Fortunately, the historical romance genre has come a long way since then — though that doesn’t mean there isn’t more work that needs to be done. Asian American author Courtney Milan is a part of this change as her historical romance book, “The Duke Who Didn’t,” features two Asian main characters. It’s something I’ve never read in this genre before. Her book “Hold Me” features a trans-Latina heroine and a Chinese/Thai American bisexual hero, which, as far as intersectional identities go, is truly refreshing to read about in contemporary romance.
4. Mariana Zapata
Zapata is known for her 500+ page, slow-burn romance novels and I think it’s because of their length that she’s able to create such compelling and well-rounded stories. The Mexican American indie novelist says in an interview, “There’s so many people in this country that aren’t just Caucasian, I never remember reading a book with a book with a Hispanic heroine.” And so she made her own.
“Kulti” is one of her most renowned works, featuring Sal Casillas, an international female soccer player, and her soccer coach, Kulti. Throughout the book, Zapata blends the Hispanic and German cultural identities of the couple all while tackling conversations about multiracial experiences “that make our experiences as members of minority groups so unique.” Alongside that, her novel “Work For It” handles grief and blended families while “From Lukov, With Love” looks at what it means to be a competitive ice skater — I love the way she writes about professional sports.
5. Rebekah Weatherspoon
“Treasure” by Rebekah Weatherspoon was the first queer romance I read and I immediately fell in love as Weatherspoon did a beautiful job of redefining narratives for her characters.
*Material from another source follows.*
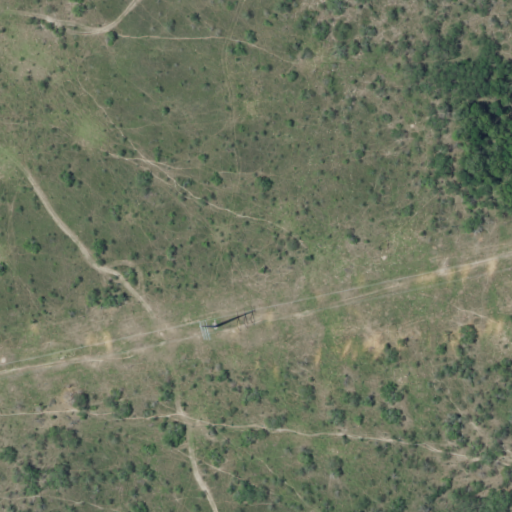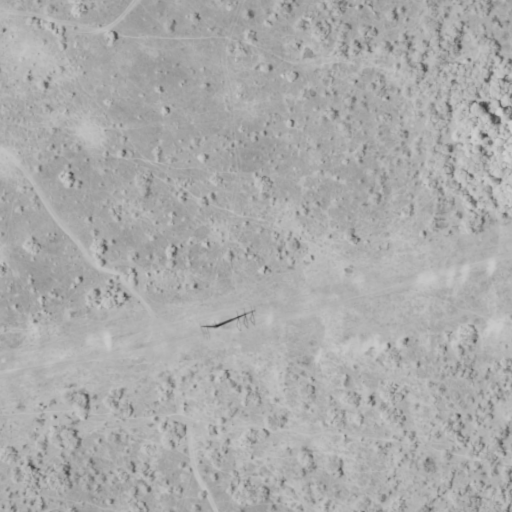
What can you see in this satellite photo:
power tower: (217, 324)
The story is about Trisha and Alicia who initially meet while Trisha is working as a stripper. While Alicia is there for her sister’s bachelorette party, she later realizes that she also knows Trisha from her computer science class.
The novella follows the couple as Alica navigates growing out of her past and her family’s expectations while Trisha handles doing school and work at the same time. Weatherspoon negates all negative talk about sex work and promotes body positivity all while celebrating Black love between these two women. In her series “Loose Ends,” her two books “Xeni” and “Rafe” depict bisexual main characters, plus-sized heroes, and a male nanny, which, as normal as that might seem in real life, is not always seen in romance.
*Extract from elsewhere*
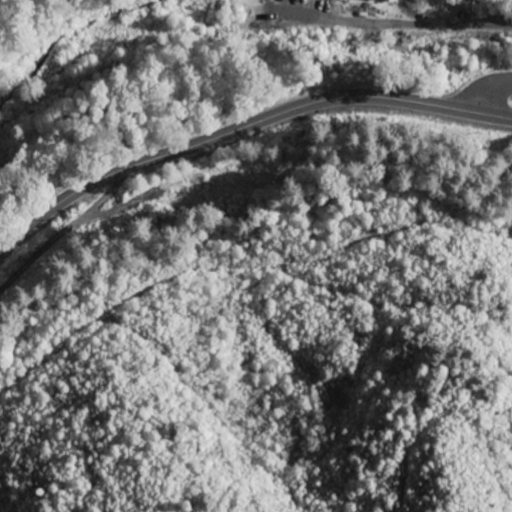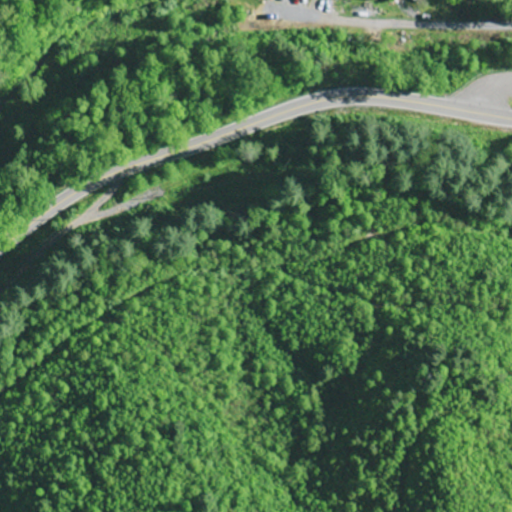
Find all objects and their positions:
road: (417, 24)
road: (489, 88)
road: (243, 126)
In conclusion, these authors’ stories are important not only because they’re told by women of color, but because their stories add to the canon of romance literature that’s not always seen today. The world is changing but minority voices have always existed and need to continue to be highlighted in all aspects of life; especially when there’s such heavy racial conflict over systemic violence and oppression in the world today, it’s important that minorities are also seen in stories other than just those about trauma and pain.
Romance novels allow them to be seen celebrating life, love and having fun despite whatever other life complications come their way. Women of color bring their own voices to the table and continue to emphasize the narratives of others. Reading more romance books from them will diversify not only what romance literature looks like, but hopefully redefine what can be written in romance in general.